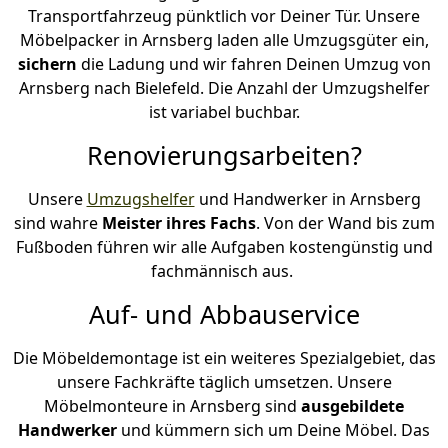
Transportfahrzeug pünktlich vor Deiner Tür. Unsere
Möbelpacker in Arnsberg laden alle Umzugsgüter ein,
sichern
die Ladung und wir fahren Deinen Umzug von
Arnsberg nach Bielefeld. Die Anzahl der Umzugshelfer
ist variabel buchbar.
Renovierungsarbeiten?
Unsere
Umzugshelfer
und Handwerker in Arnsberg
sind wahre
Meister ihres Fachs
. Von der Wand bis zum
Fußboden führen wir alle Aufgaben kostengünstig und
fachmännisch aus.
Auf- und Abbauservice
Die Möbeldemontage ist ein weiteres Spezialgebiet, das
unsere Fachkräfte täglich umsetzen. Unsere
Möbelmonteure in Arnsberg sind
ausgebildete
Handwerker
und kümmern sich um Deine Möbel. Das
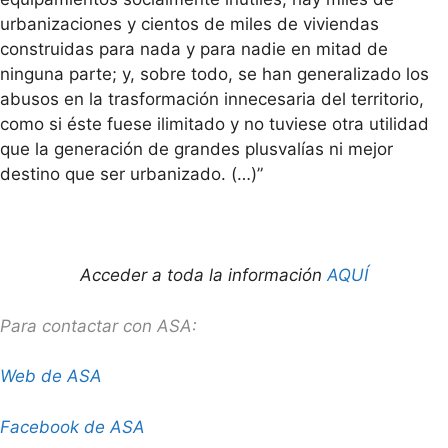
urbanizaciones y cientos de miles de viviendas
construidas para nada y para nadie en mitad de
ninguna parte; y, sobre todo, se han generalizado los
abusos en la trasformación innecesaria del territorio,
como si éste fuese ilimitado y no tuviese otra utilidad
que la generación de grandes plusvalías ni mejor
destino que ser urbanizado. (…)”
Acceder a toda la información
AQUÍ
Para contactar con ASA:
Web de ASA
Facebook de ASA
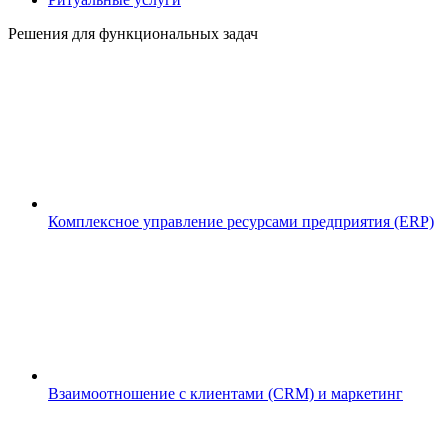
Решения для функциональных задач
Комплексное управление ресурсами предприятия (ERP)
Взаимоотношение с клиентами (CRM) и маркетинг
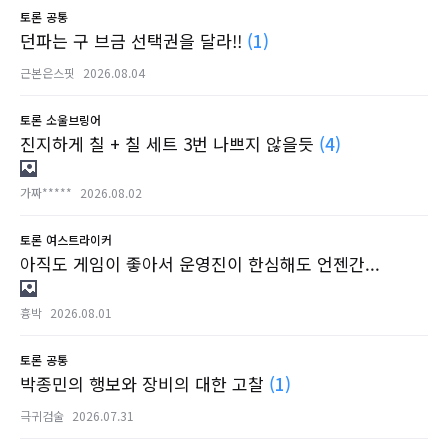
토론
공통
던파는 구 브금 선택권을 달라!!
(1)
근본은스핏
2026.08.04
토론
소울브링어
진지하게 칠 + 칠 세트 3번 나쁘지 않을듯
(4)
가짜*****
2026.08.02
토론
여스트라이커
아직도 게임이 좋아서 운영진이 한심해도 언젠간...
흉박
2026.08.01
토론
공통
박종민의 행보와 장비의 대한 고찰
(1)
극귀검술
2026.07.31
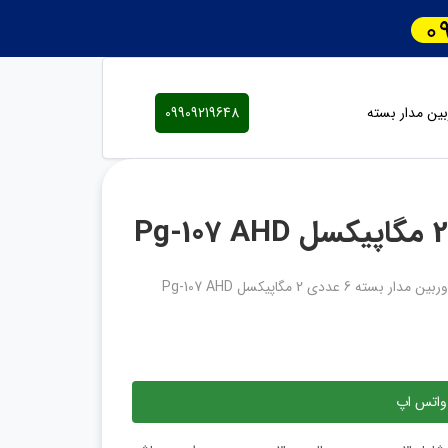
ین مدار بسته
09909219648
ر بسته 6 عددی 2 مگاپیکسل Pg-107 AHD
واتس اپ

◇ ◇ ◇ ◇ ◇

• [Activity] The answer must be an exact copy of the lines from the one with "Para contactar con" through the final line above, both ends included, and nothing else; pictures stay out.

• [Exercise response]
Para contactar con ASA:
Web de ASA
Facebook de ASA
Решения для функциональных задач
Комплексное управление ресурсами предприятия (ERP)
Взаимоотношение с клиентами (CRM) и маркетинг
토론
공통
던파는 구 브금 선택권을 달라!!
(1)
근본은스핏
2026.08.04
토론
소울브링어
진지하게 칠 + 칠 세트 3번 나쁘지 않을듯
(4)
가짜*****
2026.08.02
토론
여스트라이커
아직도 게임이 좋아서 운영진이 한심해도 언젠간...
흉박
2026.08.01
토론
공통
박종민의 행보와 장비의 대한 고찰
(1)
극귀검술
2026.07.31
ین مدار بسته
09909219648
ر بسته 6 عددی 2 مگاپیکسل Pg-107 AHD
واتس اپ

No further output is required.